Scan the records below for the word "this". Copy each line where it appears.

———

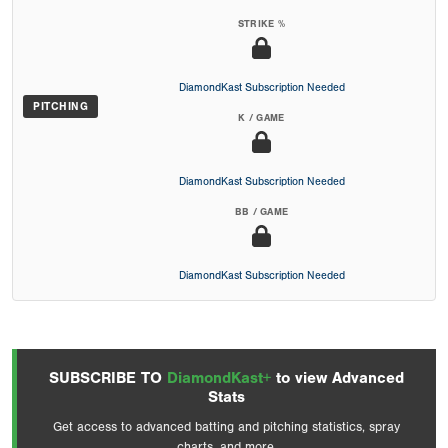
STRIKE %
DiamondKast Subscription Needed
PITCHING
K / GAME
DiamondKast Subscription Needed
BB / GAME
DiamondKast Subscription Needed
SUBSCRIBE TO
DiamondKast+
to view Advanced
Stats
Get access to advanced batting and pitching statistics, spray
charts, and more.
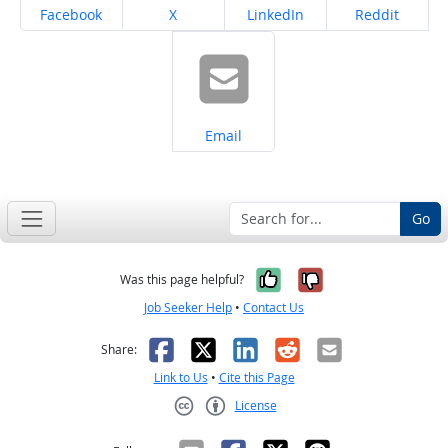
Share on
Share on
Share on
Share on
Facebook
X
LinkedIn
Reddit
Share on
Email
Go
Yes, it was help
No, it was n
Was this page helpful?
Job Seeker Help
•
Contact Us
Facebook
X
LinkedIn
Reddit
Email
Share:
Link to Us
•
Cite this Page
License
Creative Commons CC-BY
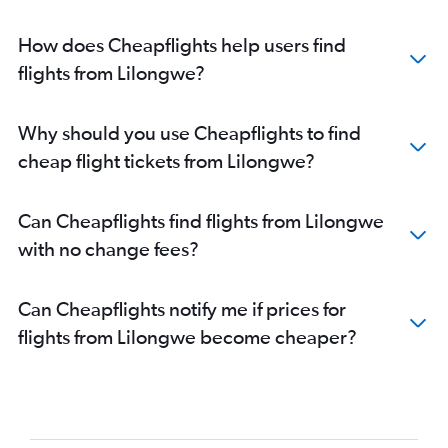
How does Cheapflights help users find
flights from Lilongwe?
Why should you use Cheapflights to find
cheap flight tickets from Lilongwe?
Can Cheapflights find flights from Lilongwe
with no change fees?
Can Cheapflights notify me if prices for
flights from Lilongwe become cheaper?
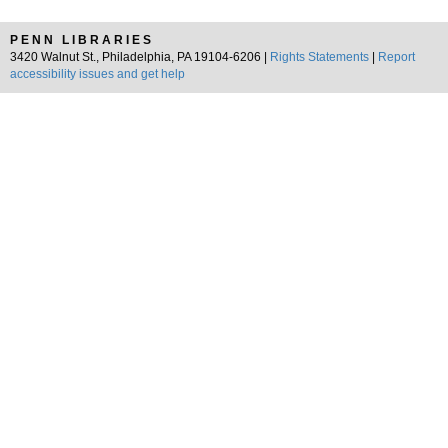
PENN LIBRARIES
3420 Walnut St., Philadelphia, PA 19104-6206 |
Rights Statements
|
Report
accessibility issues and get help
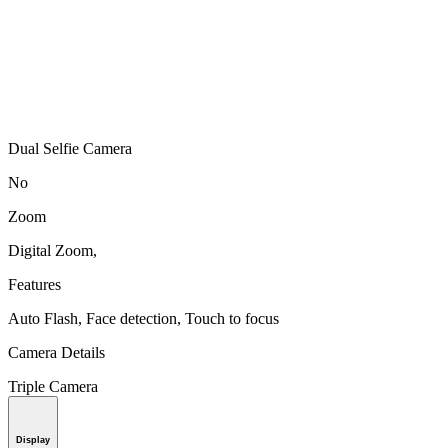
Dual Selfie Camera
No
Zoom
Digital Zoom,
Features
Auto Flash, Face detection, Touch to focus
Camera Details
Triple Camera
Display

———

* Answer section
Was this page helpful?
Cite this Page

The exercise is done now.